— WHAT THE EXERCISE ASKS —
Without including any pictures, write out all the entries exactly.

— SUPPLIED INFORMATION —
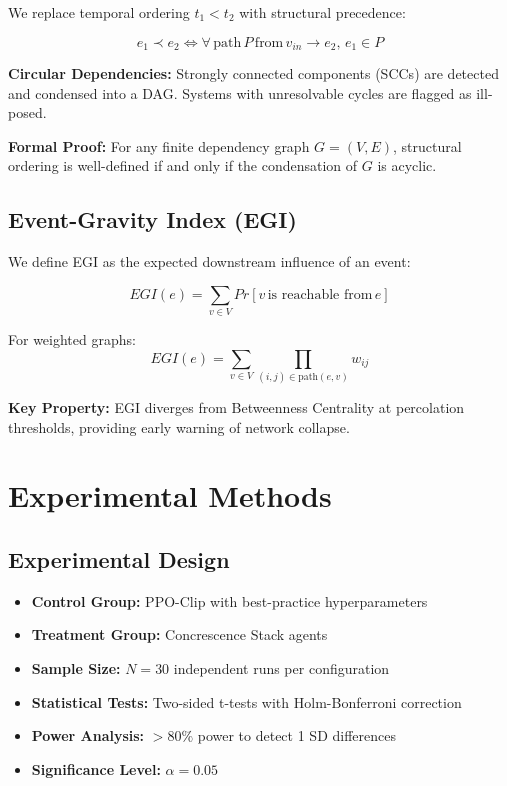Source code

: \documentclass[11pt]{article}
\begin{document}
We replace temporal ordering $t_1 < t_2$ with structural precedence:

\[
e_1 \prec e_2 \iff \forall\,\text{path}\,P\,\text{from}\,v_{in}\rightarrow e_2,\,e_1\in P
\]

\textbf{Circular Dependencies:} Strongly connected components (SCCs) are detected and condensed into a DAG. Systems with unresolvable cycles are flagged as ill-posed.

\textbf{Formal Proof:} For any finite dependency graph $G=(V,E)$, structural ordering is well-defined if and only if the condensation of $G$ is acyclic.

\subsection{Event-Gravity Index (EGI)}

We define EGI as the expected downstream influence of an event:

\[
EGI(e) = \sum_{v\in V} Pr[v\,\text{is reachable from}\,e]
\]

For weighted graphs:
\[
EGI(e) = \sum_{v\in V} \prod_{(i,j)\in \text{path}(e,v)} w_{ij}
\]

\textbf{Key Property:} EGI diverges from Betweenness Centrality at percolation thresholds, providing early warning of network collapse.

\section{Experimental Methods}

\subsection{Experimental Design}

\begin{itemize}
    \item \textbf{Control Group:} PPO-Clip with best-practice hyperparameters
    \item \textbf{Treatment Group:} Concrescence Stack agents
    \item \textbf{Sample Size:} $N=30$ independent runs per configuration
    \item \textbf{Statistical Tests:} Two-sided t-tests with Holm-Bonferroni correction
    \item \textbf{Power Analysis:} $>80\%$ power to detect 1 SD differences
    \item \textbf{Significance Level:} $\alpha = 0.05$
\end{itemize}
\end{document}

— OUTPUT BELOW —
Source code

: \documentclass[11pt]{article}
\begin{document}
We replace temporal ordering $t_1 < t_2$ with structural precedence:

\[
e_1 \prec e_2 \iff \forall\,\text{path}\,P\,\text{from}\,v_{in}\rightarrow e_2,\,e_1\in P
\]

\textbf{Circular Dependencies:} Strongly connected components (SCCs) are detected and condensed into a DAG. Systems with unresolvable cycles are flagged as ill-posed.

\textbf{Formal Proof:} For any finite dependency graph $G=(V,E)$, structural ordering is well-defined if and only if the condensation of $G$ is acyclic.

\subsection{Event-Gravity Index (EGI)}

We define EGI as the expected downstream influence of an event:

\[
EGI(e) = \sum_{v\in V} Pr[v\,\text{is reachable from}\,e]
\]

For weighted graphs:
\[
EGI(e) = \sum_{v\in V} \prod_{(i,j)\in \text{path}(e,v)} w_{ij}
\]

\textbf{Key Property:} EGI diverges from Betweenness Centrality at percolation thresholds, providing early warning of network collapse.

\section{Experimental Methods}

\subsection{Experimental Design}

\begin{itemize}
    \item \textbf{Control Group:} PPO-Clip with best-practice hyperparameters
    \item \textbf{Treatment Group:} Concrescence Stack agents
    \item \textbf{Sample Size:} $N=30$ independent runs per configuration
    \item \textbf{Statistical Tests:} Two-sided t-tests with Holm-Bonferroni correction
    \item \textbf{Power Analysis:} $>80\%$ power to detect 1 SD differences
    \item \textbf{Significance Level:} $\alpha = 0.05$
\end{itemize}
\end{document}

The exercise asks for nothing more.